From what was said in one of the many SeriesX previews, the Quick Resume section is done entirely on the internal NVME regardless of where the game was launched from, even if using the official external NVME Storage Card.
From what I remember its approx:A 1TB (decimal) drive should equate to about 950 GB binary. Reports show 802 GB useable for XSX, so about 148GB is taken up by the system. That would appear to be plenty of space for storing resume states at a level better than QLC.
From what I remember its approx:
800GB free after format and OS (internal)
900GB without OS (cartridge)
I'll try and remember who reported it.
So 100GB for OS and QR didn't actually sound to bad to me.
I do wonder if QR is now compressed. Hence could explain speed difference compared to when DF saw it earlier in year.
Edit:
Actual figures
Internal free: 802GB
Cartridge free: 920GB
3min in
I do wonder if QR is now compressed. Hence could explain speed difference compared to when DF saw it earlier in year.
Writes in relation to Quick Resume isn't only about write endurance, it's also about write speed. As Brit mentioned, if the drive is DRAM-less or doesn't have enough so called "SLC" cache (which isn't really SLC) then your write speed will drop to 1/10th or more of what it could be once the drive fills up enough that you have to delete the contents of cells in order to write new data. This can happen even at 50% or less capacity used due to wear leveling if the drive isn't provisioned for it. TLC and QLC drives suffer heavily from this. It's why many enthusiasts weren't thrilled about the 980 PRO switching to TLC NAND from the MLC used on their previous PRO drives.
Basically if it's a cheap drive and MS somehow decides to let you use an external USB SSD for quick resume and you hit a situation where the write penalty kicks in, instead of quick swapping to another game taking just 6-10 seconds, it might now take over a minute just to write the contents of memory to the SSD...at which point it's no longer quick resume.
However, I'd be surprised if MS allows for this use case. So instead it'll just potentially take you hours to copy a game to external USB SSD from the internal or external NVME drive...or to install a BC game to the external USB SSD.

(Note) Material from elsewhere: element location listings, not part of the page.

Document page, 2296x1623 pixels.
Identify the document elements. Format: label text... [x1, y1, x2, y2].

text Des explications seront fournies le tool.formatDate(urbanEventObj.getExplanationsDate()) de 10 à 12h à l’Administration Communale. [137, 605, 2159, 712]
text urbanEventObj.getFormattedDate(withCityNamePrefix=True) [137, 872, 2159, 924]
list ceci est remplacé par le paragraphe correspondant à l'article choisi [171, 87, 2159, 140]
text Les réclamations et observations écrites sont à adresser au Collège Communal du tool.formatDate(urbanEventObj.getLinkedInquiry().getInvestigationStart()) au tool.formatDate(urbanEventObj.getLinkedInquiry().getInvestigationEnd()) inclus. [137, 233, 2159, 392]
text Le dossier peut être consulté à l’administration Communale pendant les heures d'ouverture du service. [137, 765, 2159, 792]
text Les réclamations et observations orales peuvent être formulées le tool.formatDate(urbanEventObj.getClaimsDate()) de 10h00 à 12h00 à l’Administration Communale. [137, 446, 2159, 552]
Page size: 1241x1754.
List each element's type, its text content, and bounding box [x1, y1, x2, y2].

This is happening with the internal NVME SSD in my Asus Surface Clone that I got a few years back. They cheaped out on the drive and now after more than around 10 GB of writes, it'll suddenly take multiple minutes to copy just 1 GB of data. Not fun.
So even NVME drives aren't immune if you buy a cheap budget brand drive.
Regards,
SB
For games it's 13.5 GB on SeriesX and likely 8 GB on Series S. There's 32 Meg of fastest pool reserved for OS/Dashboard use on SeriesX, and suspect the same on SeriesS.